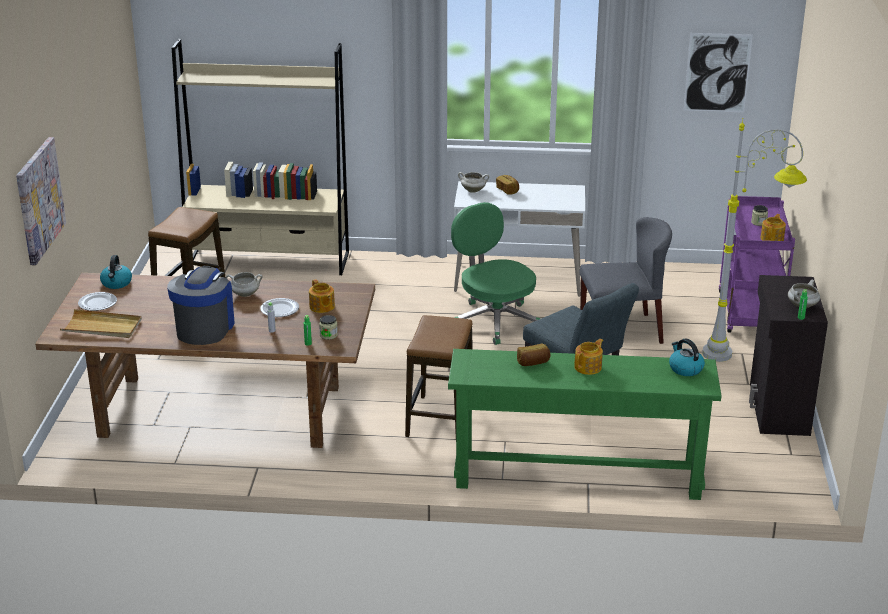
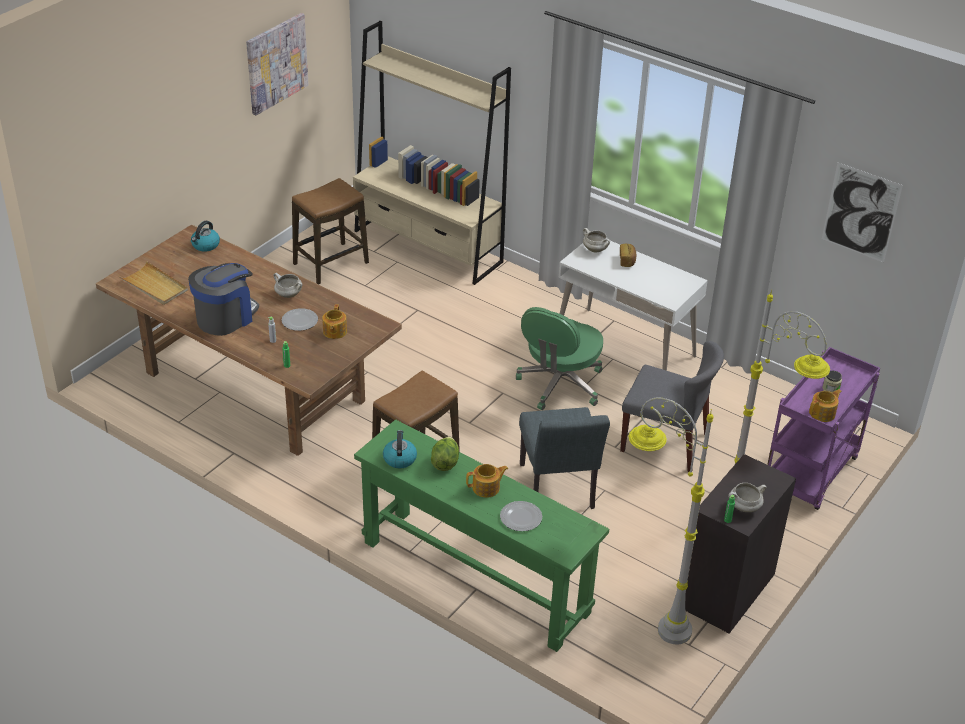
camera: 30 degrees right, 10 degrees up
picture [16,137,66,265] -> picture moved to [246,13,309,115]
plate [78,292,117,311] -> plate moved to [500,501,542,531]
jar [319,315,338,340] -> none
green office chair [451,202,540,345] -> green office chair turned 150 degrees counterclockwise [516,307,603,410]
bread [517,344,550,366] -> lettuce [431,436,459,471]
kettle [669,339,705,376] -> kettle moved to [383,430,417,469]
none -> grey floor lamp [628,397,713,645]

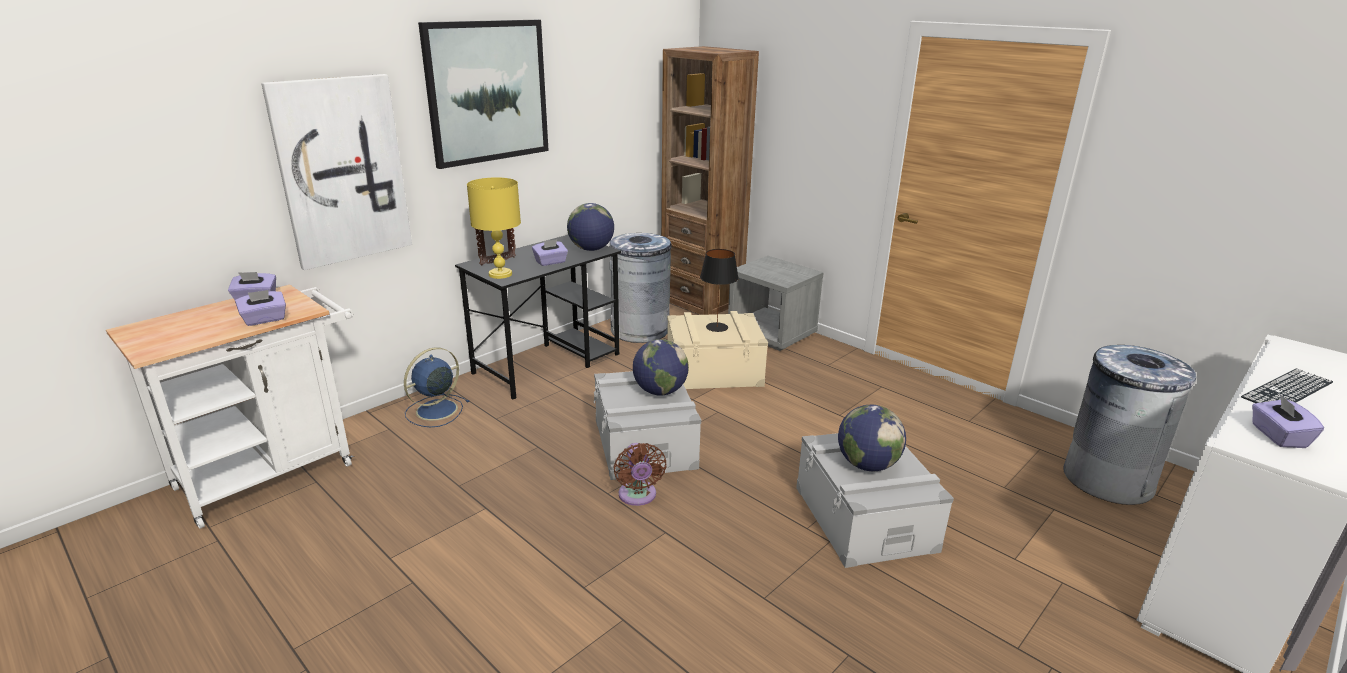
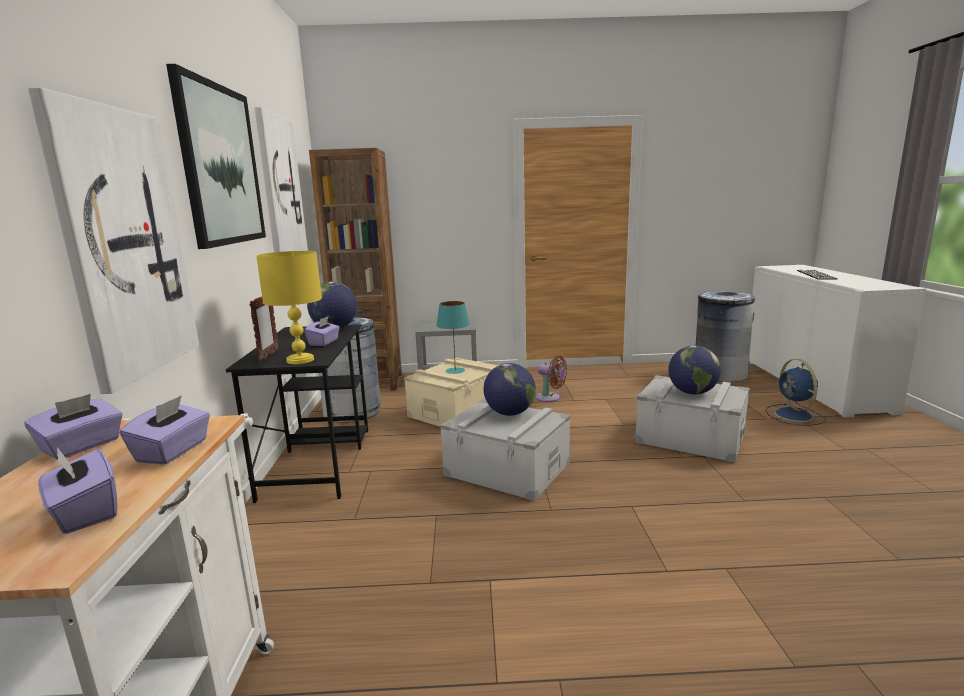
camera: 45 degrees left, 10 degrees down
blue fan [404,347,470,427] -> blue fan moved to [765,359,826,426]
brown fan [613,443,667,506] -> brown fan moved to [536,356,567,402]
black table lamp [700,249,739,332] -> turquoise table lamp [436,301,470,374]
purple tissue box [1252,395,1324,448] -> purple tissue box moved to [38,447,117,534]
none -> picture [254,107,308,252]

WHAT TO WORK ON
Wherever the string "camera" is found in the entries, copy the line it sits in.

EXERCISE ANSWER
camera: 30 degrees right, 10 degrees up
camera: 45 degrees left, 10 degrees down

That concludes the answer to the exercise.